In the beginning, the transfer to high school was everything and more I thought it would be. School, family, and friends, were all in check. I like to think of it as a triangle that needs all three of its points in order for my own personal happiness to be in line. Slowly, but surly, one of those critical points started to take its toll on me, friends. Slowly I became the last one called, slowly I started hearing a lot of excuses, and slowly the phone rang less and less. Thankfully, I was not the only one getting the brunt of the hurtfulness, but I shared it with another friend who got the short end of the stick with me. Each time we would hang out with our friends there would be a new inside joke we weren’t superior enough to be a part of. I would ask for the background information hopping I could maybe just maybe be on the inside of the joke.

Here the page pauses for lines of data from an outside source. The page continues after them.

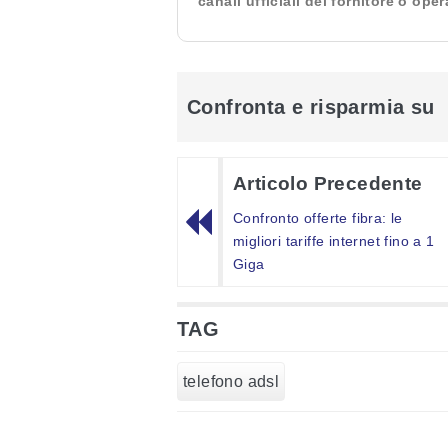
canali ufficiali del fornitore o ope
Confronta e risparmia su
Articolo Precedente
Confronto offerte fibra: le
migliori tariffe internet fino a 1
Giga
TAG
telefono adsl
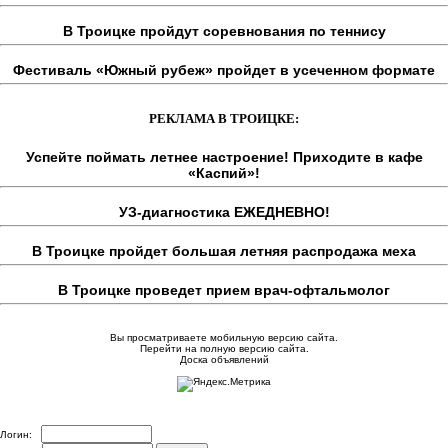
В Троицке пройдут соревнования по теннису
Фестиваль «Южный рубеж» пройдет в усеченном формате
РЕКЛАМА В ТРОИЦКЕ:
Успейте поймать летнее настроение! Приходите в кафе
«Каспий»!
УЗ-диагностика ЕЖЕДНЕВНО!
В Троицке пройдет большая летняя распродажа меха
В Троицке проведет прием врач-офтальмолог
Вы просматриваете мобильную версию сайта.
Перейти на полную версию сайта.
Доска объявлений
Логин:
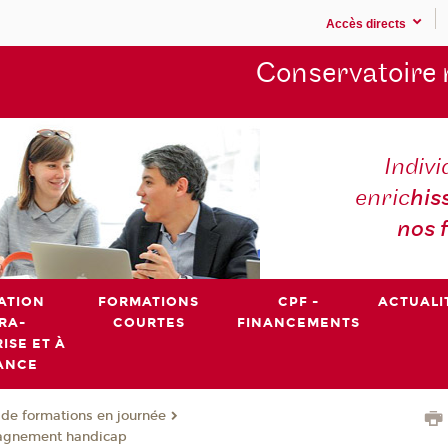
Accès directs
Conservatoire 
Indivi
enric
his
nos 
ATION
FORMATIONS
CPF -
ACTUALI
RA-
COURTES
FINANCEMENTS
ISE ET À
ANCE
de formations en journée
agnement handicap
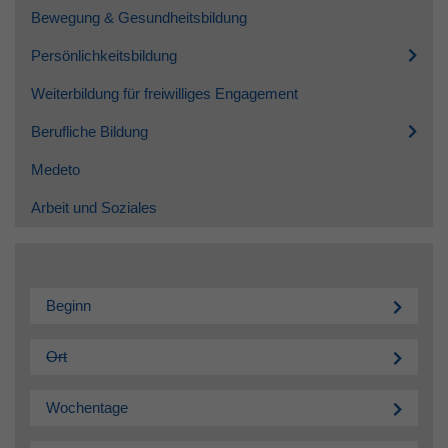
Bewegung & Gesundheitsbildung
Persönlichkeitsbildung
Weiterbildung für freiwilliges Engagement
Berufliche Bildung
Medeto
Arbeit und Soziales
Beginn
Ort
Wochentage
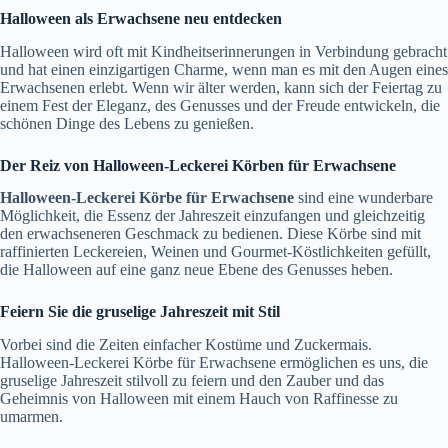
Halloween als Erwachsene neu entdecken
Halloween wird oft mit Kindheitserinnerungen in Verbindung gebracht
und hat einen einzigartigen Charme, wenn man es mit den Augen eines
Erwachsenen erlebt. Wenn wir älter werden, kann sich der Feiertag zu
einem Fest der Eleganz, des Genusses und der Freude entwickeln, die
schönen Dinge des Lebens zu genießen.
Der Reiz von Halloween-Leckerei Körben für Erwachsene
Halloween-Leckerei Körbe für Erwachsene
sind eine wunderbare
Möglichkeit, die Essenz der Jahreszeit einzufangen und gleichzeitig
den erwachseneren Geschmack zu bedienen. Diese Körbe sind mit
raffinierten Leckereien, Weinen und Gourmet-Köstlichkeiten gefüllt,
die Halloween auf eine ganz neue Ebene des Genusses heben.
Feiern Sie die gruselige Jahreszeit mit Stil
Vorbei sind die Zeiten einfacher Kostüme und Zuckermais.
Halloween-Leckerei Körbe für Erwachsene ermöglichen es uns, die
gruselige Jahreszeit stilvoll zu feiern und den Zauber und das
Geheimnis von Halloween mit einem Hauch von Raffinesse zu
umarmen.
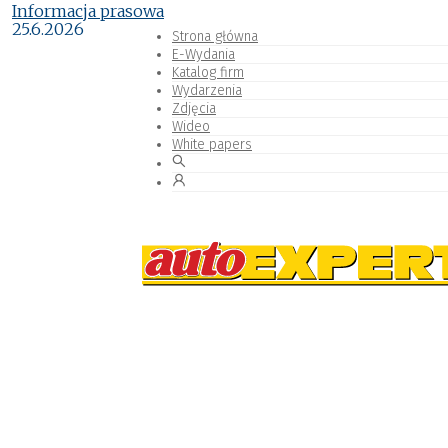
Informacja prasowa
25.6.2026
Strona główna
E-Wydania
Katalog firm
Wydarzenia
Zdjęcia
Wideo
White papers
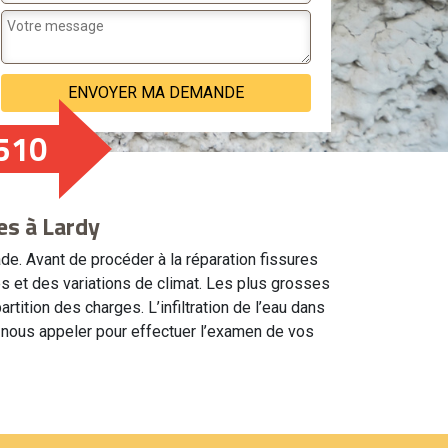
510
es à Lardy
e. Avant de procéder à la réparation fissures
ies et des variations de climat. Les plus grosses
ition des charges. L’infiltration de l’eau dans
à nous appeler pour effectuer l’examen de vos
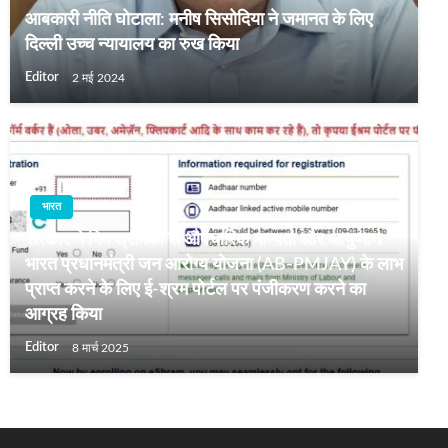
आबकारी नीति घोटाला: मनीष सिसोदिया ने जमानत के लिए
दिल्ली उच्च न्यायालय का रुख किया
Editor
2 मई 2024
भारत
सरकार ने गिग श्रमिकों से औपचारिक मान्यता और आयुष्मान
भारत प्रधानमंत्री जन आरोग्य योजना (AB-PMJAY) के लाभ
प्राप्‍त करने के लिए ई-श्रम पोर्टल पर पंजीकरण करने का
आग्रह किया
Editor
8 मार्च 2025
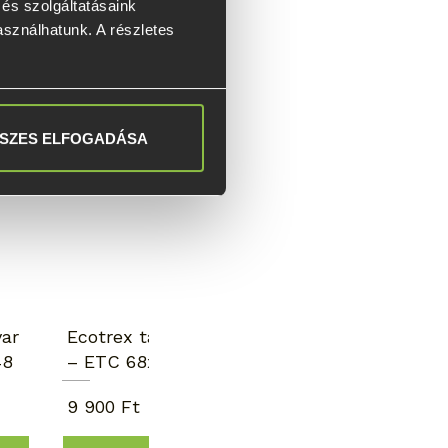
s szolgáltatásaink 
asználhatunk. A részletes 
Kézi telepítés
SZES ELFOGADÁSA
var
Ecotrex talajcsavar
48
– ETC 68x900x148
9 900 Ft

While most people say that music brings people together, I can strongly say that that was not the case in this situation. Music had always been a common interest between all of my friends. Music can trigger memories faster than the blink of an eye, and many of the songs played at the concert elicit heart wrenching memories created this awful night. Before that triangle was off balance, my friends and I bought tickets to a concert at the House of Blues. By the time the concert rolled around, things were more than awkward between my friends and I. Everything had already been planned prior to the start of our falling out, so me and my friend decided to go to the concert in hopes that this would be an experience that would bring us together.
Wishful thinking.
I have never felt so unwanted and pushed aside in my whole entire life. That night their tactics were so obvious and hurtful it pierced me like a dagger. Slowly, they tried to lose us in the crowd, and they did. If their goal was to try to make me another faceless person in a crowd, it worked. My friend and I sat in the back wondering what we could have ever done to deserve this.
The answer, nothing.
When it was time to go I put a smile on and tried to be nice, but at soon as I walked through that door to my house, I broke down into tears. The tears streamed down like rain on a windshield. That night I promised myself that I would find a group of people that cared for me as much as I cared for them. I was never going to let myself be in a group where as soon as one person left the room, they became the next hot topic for gossiping about. I made a decision to stop trying to be friends with people who clearly no longer befriended me the way I had always been there for them.
Easier said than done.
That concert was the start of an extremely drawn out and lonely summer. It’s not all that easy to find people to hang out with when school is no longer in session and the familiar faces you saw everyday at school slowly got foggy. My one friend and I lived at each others houses, but there tends to be limitations on the amount of things you can do when the only other person we had were each other. While for most kids summer is full of bonfires, beaches, and get-aways, our summer was filled a boring repetition of movies and sadness. We spent countless hours contemplating what we should do or how we could put ourselves out there in order for us to find a group where we could finally fit in. Luckily, my friend and I grew so close in those months that I feel that now we can over come anything thrown at us, and we do.
That summer was the most painful times of my life, and it passed so slowly that each day it felt like the walls around me got closer and closer. I have never been so excited for school to start back up in my life. Those unfamiliar faces became familiar again. I knew I would have to face my old friends, but it was worth it in order to get out. My best friend and I knew we had some work to do. We were determined to open up a new door in our lives that led to a group of all new people.
We did just that.
We overcame the slow and awkward beginnings of making new friends and found friends in people that I know will be there until the end. I am so much happier now with my new true friends than I ever was with my old friends. I now know what it is like to have friends who would do anything for you, and I would do the same for them. I do not regret my decision to make new friends at all, because I finally feel accepted as the person I am.
I never knew how important your friends were to your well being until mine all left me. At that age every little thing you do is picked at, analyzed, and spread around, and my old friends were pros at that. Confidence crumbles when everything you once knew falls from beneath you. However, when one door closes another one opens with a new beginning. I was able to pick up the fallen pieces and build myself back up. All it takes is one decision to improve your life for the better. Most of the time it seems to get worse before it gets better, but when it gets better it becomes so worth it.